Маркус наконец встал, и она отступила назад.
– Кэт…
– Не прикасайся ко мне!
Слезы обиды закипели у нее на глазах, обиды не за себя, а за Эми. Вот так он и соблазнил сестру. У бедной Эми не было никаких шансов устоять. При одной мысли о том, что Эми и Маркус были в любовных отношениях, она вся съежилась. Какая жалость, что она не подумала об этом прежде, чем позволить поцеловать себя.
– Решай, – сказала Катрин, – решай, будем мы продолжать или нет. Я не стану изображать Ка талину, покуда ты не поклянешься, что не будешь пытаться соблазнить меня. Я говорю серьезно, Маркус.
– Ты думаешь, я сейчас хотел соблазнить тебя? Интересно знать, кто кого соблазнял? – Он нервным жестом взъерошил волосы. – Ты горела не меньшим желанием, чем я.
Она пропустила его укол мимо ушей.
– Но это еще не все.
– Да? – Он, прищурясь, посмотрел на нее.
– Предполагается, что я твоя жена. Ты, помнится, говорил, что мы должны производить впечатление счастливой супружеской пары.
– Говорил. И что из этого следует?
– Только одно. Я не желаю терпеть унижений из-за мужа, который увлекается другими женщинами. Не желаю, чтобы надо мной смеялись, Маркус, или жалели, даже если я тебе не настоящая жена.
– Понятно, – сказал он. – И ты мне отказываешь, и других женщин у меня не должно быть. Так?
– Именно так.
– И как долго, по-твоему, мне придется оставаться монахом, Кэт?
– А как долго, по-твоему, мне придется играть роль твоей жены?
Больше они не обменялись ни словом, но Катрин поняла, что ее доводы возымели действие, и вышла из комнаты.
Маркус нахлестывал лошадей, не обращая внимания на непрекращающийся дождь и сгущавшуюся тьму. Кучер сидел рядом, кутаясь в промокший плащ. Маркус догадывался, о чем тот думает: выпил хозяин после ссоры с женой бутылку бренди, вот и куролесит.

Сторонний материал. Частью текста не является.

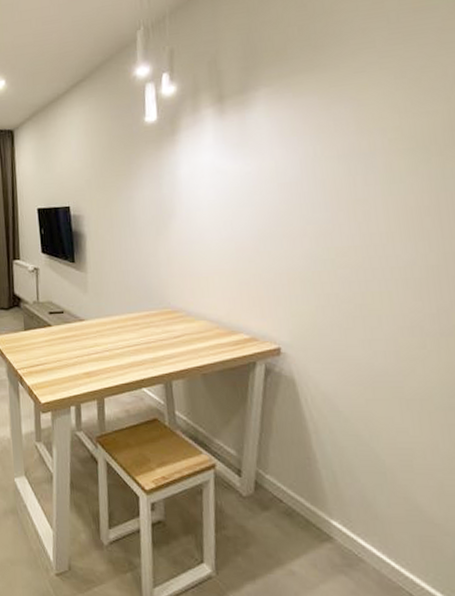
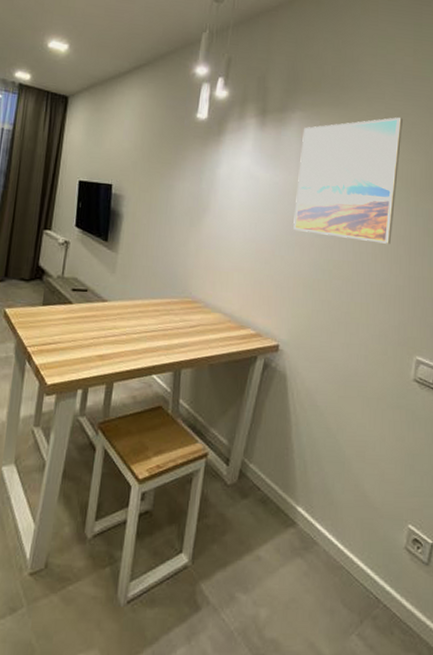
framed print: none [272,64,412,221] -> present [293,117,403,244]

Так думали все слуги. Ни один здравомыслящий джентльмен не стал бы носиться по улицам в такую ночь просто потому, что ему нравится это делать, и они были правы, совершенно правы. Им ни за что не пришло бы в голову, что эта бешеная скачка в Хэмпстед была средством выпустить яростную энергию неутоленного желания, остудить душу и тело. Только противоборство со стихией могло дать это освобождение.
Катрин. Он не мог поверить, что так в ней ошибался. Он думал, что за внешностью благопристойной дамы скрывается натура пылкая и смелая, что у нее в крови страсть к приключениям. Кто другой согласился бы помочь ему устроить западню жене и Эль Гранде? Он не знал, что и думать. Одно было ясно: она желала его не менее страстно, чем он ее.
Он попытался представить себе лицо Каталины и не смог. Образ настоящей жены становился все более и более смутным, неопределенным. И виновата в том Катрин. Когда бы он ни пытался думать о Каталине, перед глазами вставала Кэт, ее лицо, ее походка, голос, взгляд.
Маркус щелкнул кнутом, и пара гнедых бешеным галопом понеслась вниз по склону холма. Джеймс закрыл глаза и стал молиться, готовясь к встрече с Создателем.